Tasks for this exercise:
1) Copy the passage from the post on whether Islam allows men to marry multiple wives, from "Islam is a religion" up to and including "my head example).".
2) Write the next part of the post on whether Islam allows men to marry multiple wives, starting after its final sentence.

Extract provided:
Does Islam Allow Men to Marry Multiple Wives?

Yes. Muslim men can marry four wives.

I know, it feels weird.  You maybe have this ideal of American love stories where one man and one woman are together forever and there’s no one else.  I was raised with the same idea and in my future family, I hope that happens to be the case.  But it’s not always the case.  If you keep reading, you’ll get a little bit of insight into it, I promise.

Islam is a religion filled with feminism – equality for women is exceptionally important in our religion! The Prophet Muhammad commanded that baby girls may no longer be killed as they were previously buried alive within their society as the “norm.” (That’s just a quick of the top of my head example).

arab_wives_mother_in_law_1120685

So, if our religion is so filled with this idea of equality, how come men can marry four wives and women can’t marry multiple husbands? HOW COME A GUY CAN MARRY FOUR WOMEN?!? How does his first wife feel?!

Supplied information:
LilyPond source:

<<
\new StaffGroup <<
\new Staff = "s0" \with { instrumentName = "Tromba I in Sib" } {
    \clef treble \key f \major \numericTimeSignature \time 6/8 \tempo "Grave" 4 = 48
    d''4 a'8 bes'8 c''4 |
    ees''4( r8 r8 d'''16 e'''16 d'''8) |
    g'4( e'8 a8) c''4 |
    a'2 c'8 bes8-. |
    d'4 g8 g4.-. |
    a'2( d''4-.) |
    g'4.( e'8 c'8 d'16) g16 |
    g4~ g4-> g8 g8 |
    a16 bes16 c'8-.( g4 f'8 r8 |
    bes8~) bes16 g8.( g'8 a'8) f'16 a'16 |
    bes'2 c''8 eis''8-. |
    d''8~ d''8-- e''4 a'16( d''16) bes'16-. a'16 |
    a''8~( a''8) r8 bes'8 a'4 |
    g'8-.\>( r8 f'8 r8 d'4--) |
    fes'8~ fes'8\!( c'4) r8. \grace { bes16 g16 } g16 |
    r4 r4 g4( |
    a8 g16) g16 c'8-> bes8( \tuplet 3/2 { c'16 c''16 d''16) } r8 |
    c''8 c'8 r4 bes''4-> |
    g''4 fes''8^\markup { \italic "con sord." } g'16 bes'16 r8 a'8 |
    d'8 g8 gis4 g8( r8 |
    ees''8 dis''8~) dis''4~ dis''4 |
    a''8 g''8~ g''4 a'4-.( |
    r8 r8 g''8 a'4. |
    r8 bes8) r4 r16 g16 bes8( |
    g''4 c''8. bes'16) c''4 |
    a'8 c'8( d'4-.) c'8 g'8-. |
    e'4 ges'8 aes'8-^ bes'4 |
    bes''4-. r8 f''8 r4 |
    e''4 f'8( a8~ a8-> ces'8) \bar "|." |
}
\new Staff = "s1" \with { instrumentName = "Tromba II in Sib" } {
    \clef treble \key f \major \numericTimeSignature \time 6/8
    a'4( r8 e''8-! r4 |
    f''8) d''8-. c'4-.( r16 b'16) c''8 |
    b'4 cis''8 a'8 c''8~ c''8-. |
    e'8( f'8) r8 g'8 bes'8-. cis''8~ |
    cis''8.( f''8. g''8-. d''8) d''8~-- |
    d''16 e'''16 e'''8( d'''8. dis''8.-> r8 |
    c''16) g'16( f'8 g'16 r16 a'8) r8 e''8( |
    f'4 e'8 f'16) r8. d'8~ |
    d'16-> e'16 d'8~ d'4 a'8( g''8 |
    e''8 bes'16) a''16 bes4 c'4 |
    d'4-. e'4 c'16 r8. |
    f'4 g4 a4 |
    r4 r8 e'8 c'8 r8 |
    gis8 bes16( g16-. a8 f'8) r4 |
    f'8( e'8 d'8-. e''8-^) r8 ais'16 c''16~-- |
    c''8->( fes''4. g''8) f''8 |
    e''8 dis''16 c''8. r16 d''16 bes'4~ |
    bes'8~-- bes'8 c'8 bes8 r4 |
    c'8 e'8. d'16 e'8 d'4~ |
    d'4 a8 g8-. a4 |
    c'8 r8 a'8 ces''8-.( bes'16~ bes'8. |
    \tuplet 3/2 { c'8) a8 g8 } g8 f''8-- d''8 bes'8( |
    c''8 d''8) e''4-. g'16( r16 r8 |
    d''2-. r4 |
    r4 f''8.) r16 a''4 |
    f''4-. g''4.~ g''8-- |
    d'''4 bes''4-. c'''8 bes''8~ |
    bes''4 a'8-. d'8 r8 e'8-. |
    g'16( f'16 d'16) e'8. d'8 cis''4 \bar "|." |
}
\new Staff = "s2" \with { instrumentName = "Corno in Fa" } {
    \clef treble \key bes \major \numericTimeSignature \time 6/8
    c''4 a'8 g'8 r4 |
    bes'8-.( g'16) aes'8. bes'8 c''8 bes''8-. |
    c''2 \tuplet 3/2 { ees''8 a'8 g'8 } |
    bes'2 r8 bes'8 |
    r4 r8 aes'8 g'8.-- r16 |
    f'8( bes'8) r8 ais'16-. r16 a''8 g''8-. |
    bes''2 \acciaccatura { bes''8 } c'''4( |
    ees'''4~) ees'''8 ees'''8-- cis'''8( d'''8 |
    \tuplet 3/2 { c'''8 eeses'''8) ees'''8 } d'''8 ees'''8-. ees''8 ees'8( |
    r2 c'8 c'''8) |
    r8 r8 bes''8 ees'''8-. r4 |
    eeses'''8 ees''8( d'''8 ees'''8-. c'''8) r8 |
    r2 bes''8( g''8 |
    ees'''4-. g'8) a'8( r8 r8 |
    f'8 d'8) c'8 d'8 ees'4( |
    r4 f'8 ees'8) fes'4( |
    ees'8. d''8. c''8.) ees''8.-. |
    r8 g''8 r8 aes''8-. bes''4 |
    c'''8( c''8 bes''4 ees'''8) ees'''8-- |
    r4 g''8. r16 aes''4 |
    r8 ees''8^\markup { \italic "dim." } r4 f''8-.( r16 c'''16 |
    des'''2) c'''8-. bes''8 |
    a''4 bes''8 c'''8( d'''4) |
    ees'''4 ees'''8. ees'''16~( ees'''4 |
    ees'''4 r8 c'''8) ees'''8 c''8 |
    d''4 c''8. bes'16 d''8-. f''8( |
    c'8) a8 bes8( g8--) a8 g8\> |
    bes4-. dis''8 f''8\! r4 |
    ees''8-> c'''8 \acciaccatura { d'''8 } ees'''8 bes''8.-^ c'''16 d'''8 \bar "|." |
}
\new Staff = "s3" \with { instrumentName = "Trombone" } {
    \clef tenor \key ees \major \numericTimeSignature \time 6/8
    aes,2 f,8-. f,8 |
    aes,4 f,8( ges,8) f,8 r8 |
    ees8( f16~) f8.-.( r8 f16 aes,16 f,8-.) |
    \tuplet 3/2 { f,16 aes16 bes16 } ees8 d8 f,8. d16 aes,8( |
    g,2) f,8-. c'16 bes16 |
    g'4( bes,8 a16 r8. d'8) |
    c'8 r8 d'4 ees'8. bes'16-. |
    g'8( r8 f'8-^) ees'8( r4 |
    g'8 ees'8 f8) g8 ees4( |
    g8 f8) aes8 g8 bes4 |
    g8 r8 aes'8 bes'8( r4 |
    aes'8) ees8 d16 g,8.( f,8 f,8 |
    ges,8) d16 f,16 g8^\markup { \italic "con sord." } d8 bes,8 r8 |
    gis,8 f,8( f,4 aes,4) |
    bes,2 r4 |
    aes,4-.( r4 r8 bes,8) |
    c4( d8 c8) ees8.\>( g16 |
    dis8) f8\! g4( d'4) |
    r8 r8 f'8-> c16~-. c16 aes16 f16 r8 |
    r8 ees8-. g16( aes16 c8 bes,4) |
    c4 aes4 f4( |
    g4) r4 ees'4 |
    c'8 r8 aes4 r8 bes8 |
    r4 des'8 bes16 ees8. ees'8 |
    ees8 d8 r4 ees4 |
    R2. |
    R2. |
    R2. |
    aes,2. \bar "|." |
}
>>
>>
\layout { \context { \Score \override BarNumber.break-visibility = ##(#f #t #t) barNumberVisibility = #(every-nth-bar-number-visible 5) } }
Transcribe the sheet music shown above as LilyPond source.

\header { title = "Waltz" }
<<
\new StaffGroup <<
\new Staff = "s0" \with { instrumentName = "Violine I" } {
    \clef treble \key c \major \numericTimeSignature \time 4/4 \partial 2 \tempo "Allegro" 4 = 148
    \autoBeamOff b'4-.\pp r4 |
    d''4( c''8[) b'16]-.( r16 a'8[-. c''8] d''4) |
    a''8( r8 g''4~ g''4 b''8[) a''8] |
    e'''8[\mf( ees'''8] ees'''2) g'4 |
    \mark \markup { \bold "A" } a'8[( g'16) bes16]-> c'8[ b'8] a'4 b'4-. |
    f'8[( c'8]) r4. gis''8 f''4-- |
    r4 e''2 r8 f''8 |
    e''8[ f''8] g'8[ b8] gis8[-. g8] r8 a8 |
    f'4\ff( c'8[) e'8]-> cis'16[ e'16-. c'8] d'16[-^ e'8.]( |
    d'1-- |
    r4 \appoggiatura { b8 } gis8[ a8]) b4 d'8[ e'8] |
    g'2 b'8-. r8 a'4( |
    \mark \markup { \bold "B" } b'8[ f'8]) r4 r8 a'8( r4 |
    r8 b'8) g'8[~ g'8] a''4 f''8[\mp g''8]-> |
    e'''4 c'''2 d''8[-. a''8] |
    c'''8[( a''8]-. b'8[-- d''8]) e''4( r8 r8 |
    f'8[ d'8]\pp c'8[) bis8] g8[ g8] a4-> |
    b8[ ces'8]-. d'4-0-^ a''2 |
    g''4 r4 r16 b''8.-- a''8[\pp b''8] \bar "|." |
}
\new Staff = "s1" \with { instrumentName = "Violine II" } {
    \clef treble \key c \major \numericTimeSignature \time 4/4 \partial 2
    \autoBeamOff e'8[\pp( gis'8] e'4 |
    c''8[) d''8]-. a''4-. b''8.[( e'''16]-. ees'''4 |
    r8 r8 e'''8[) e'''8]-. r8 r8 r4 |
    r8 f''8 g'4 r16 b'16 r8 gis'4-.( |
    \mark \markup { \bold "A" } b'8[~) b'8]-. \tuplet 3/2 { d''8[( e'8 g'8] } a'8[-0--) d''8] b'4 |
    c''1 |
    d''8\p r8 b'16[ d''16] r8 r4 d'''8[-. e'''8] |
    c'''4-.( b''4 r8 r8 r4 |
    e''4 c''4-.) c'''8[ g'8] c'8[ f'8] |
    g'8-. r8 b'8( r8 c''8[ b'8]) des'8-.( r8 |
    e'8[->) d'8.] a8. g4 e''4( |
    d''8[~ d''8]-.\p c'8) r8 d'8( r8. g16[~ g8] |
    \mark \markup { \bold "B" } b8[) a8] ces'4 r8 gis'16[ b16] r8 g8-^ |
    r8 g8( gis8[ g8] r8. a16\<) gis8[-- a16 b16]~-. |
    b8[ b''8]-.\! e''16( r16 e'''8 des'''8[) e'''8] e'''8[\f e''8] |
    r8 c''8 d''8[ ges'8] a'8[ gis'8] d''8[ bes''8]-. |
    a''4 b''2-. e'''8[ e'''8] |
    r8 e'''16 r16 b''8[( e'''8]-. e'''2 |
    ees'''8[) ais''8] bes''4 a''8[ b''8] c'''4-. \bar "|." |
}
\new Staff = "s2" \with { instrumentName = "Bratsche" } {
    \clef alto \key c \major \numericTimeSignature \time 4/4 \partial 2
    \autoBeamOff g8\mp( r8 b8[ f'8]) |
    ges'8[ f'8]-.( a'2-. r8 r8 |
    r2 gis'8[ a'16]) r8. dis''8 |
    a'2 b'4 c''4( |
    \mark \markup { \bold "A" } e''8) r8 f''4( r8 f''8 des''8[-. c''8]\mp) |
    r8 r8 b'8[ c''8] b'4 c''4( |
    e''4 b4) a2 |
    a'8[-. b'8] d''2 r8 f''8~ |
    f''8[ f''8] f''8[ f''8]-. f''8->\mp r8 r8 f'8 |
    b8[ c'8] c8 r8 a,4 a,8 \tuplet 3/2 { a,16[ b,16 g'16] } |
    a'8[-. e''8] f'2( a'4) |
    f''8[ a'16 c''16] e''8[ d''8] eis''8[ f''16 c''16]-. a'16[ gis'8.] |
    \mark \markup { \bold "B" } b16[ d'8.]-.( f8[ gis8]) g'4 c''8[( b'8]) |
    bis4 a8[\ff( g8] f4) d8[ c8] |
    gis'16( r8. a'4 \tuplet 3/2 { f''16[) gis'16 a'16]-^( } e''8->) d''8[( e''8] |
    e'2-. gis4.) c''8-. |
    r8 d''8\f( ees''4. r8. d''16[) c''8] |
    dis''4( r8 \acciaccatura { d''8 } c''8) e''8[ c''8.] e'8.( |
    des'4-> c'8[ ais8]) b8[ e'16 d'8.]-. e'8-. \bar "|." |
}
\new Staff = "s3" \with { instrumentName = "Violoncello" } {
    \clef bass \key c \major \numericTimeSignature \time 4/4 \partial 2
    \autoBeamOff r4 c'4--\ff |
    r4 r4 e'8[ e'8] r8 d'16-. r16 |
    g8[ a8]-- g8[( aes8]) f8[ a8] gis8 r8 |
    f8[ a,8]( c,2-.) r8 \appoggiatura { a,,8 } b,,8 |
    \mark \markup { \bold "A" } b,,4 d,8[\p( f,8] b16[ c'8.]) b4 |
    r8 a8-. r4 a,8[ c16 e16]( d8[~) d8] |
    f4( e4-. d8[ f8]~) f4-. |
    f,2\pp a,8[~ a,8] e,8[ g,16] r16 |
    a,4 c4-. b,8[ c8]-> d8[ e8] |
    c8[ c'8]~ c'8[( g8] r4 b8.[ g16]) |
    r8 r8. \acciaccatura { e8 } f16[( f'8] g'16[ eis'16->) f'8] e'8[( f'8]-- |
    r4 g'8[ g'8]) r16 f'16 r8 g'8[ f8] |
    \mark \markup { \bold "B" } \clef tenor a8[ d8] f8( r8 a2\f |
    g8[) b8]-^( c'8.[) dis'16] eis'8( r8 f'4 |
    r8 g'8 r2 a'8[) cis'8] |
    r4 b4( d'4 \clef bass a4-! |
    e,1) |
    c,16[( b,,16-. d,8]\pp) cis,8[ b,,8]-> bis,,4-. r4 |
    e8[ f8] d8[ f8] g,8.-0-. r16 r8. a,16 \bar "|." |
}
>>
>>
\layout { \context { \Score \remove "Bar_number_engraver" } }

Answers for the tasks:
1)
Islam is a religion filled with feminism – equality for women is exceptionally important in our religion! The Prophet Muhammad commanded that baby girls may no longer be killed as they were previously buried alive within their society as the “norm.” (That’s just a quick of the top of my head example).

2)
First, let’s look at this historically.

At the time that the revelation came that men could marry four wives at one time, men were dying in battle. In huge quantities. 

When a society loses a significant proportion of its men, and the women are not the providers as it is not fitting of the time in 600 A.D.+, who the heck is going to take care of those women? And children? How will they eat?

Mama bear can’t just go out and get a job like in today’s world. There were very few #bossladies. (Although Prophet Muhammad’s wife Khadija was a successful businesswoman when he married her!)

Thus, men married multiple women as a means of taking care of the society as a whole. 

Also, at the time, men were marrying twenty-seven or forty-six women at one time and there was nothing wrong with it.  It was culturally normal.  The decree that men could only marry four was actually a huge change at the time. JUST FOUR?

For example (the best of examples)… Prophet Muhammad (may God’s peace be upon him) was married to his first wife (Khadija) for 25 years before she passed away. He was not married to another woman during her life.  Their love story is very beautiful if you ever have time to read it.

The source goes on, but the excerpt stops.